# Keeping bucks and kids together



## vstoltzfus (Nov 8, 2013)

Hi. I am new to the forum, although I've had goats for several years. This is the first year we've actually had bucks in our herd. In the past we've always borrowed bucks for breeding. A friend of mine who keeps goats said I should separate the bucks from the herd about one month before my does' due date. She said the bucks might hurt the newborn kids. Is this true? Does anyone keep their bucks with their does and newborn kids who can give me some advice?
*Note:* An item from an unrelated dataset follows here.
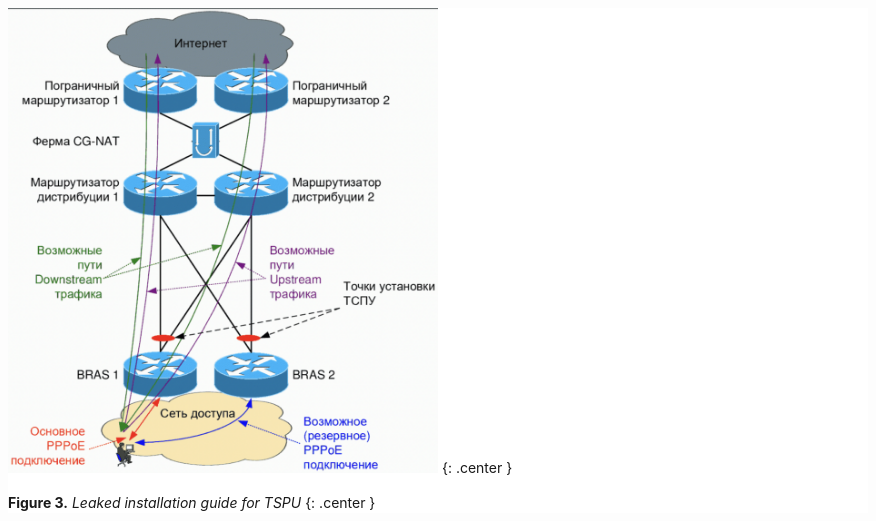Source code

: <img src="/assets/tspu-leak.png" width="50%" alt="Leaked installation guide for TSPU" title="Leaked installation guide for TSPU">
{: .center }

**Figure 3.** _Leaked installation guide for TSPU_
{: .center }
I don't have a separate goat yard for the bucks.


----------



## MsScamp (Feb 1, 2010)

I usually don't run the buck with the does year round, but I've yet to have a buck hurt the kids. He generally just ignores them, but it is also going to depend on the buck.


----------



## sandraH (Mar 1, 2013)

Mine kids were born with buck in pen. No trouble.


----------



## nancy d (Oct 5, 2007)

First off, welcome to TGS!
Most of us keep buck & does separate, especially when near to kidding .


----------



## goattgoat (Oct 22, 2013)

I have pet goats. Since I don't know any better I have always kept my buck in with my girls. He usually lets me know when my girls are ready to give birth He's a great buck (other than when he is in rut) and has always been very gentle with the kids I wouldn't let him near them when he is in rut though...he is not himself


----------



## kccjer (Jan 27, 2012)

We have run them together in the past and, like everyone else, I've yet to have a buck hurt a kid.


----------



## ksalvagno (Oct 6, 2009)

I always had to keep my bucks separate.


----------



## toth boer goats (Jul 20, 2008)

Bucks, if left in with Does before kidding, will run after them, getting false signals, that she is in heat, when in fact, she is getting closer to kid.
Does have a discharge around 1 month or so prior to kidding. If the buck chases the Doe, it puts a lot of stress on them and in some cases, can cause them to abort. 
He may also try to breed them which isn't good.

After they kid, yes, some buck can get aggressive with babies.

I breed my Does and leave the Buck in with them 2 cycles or around 2 months, then remove them from the girls, they do not go back in with them again until next breeding cycle.


----------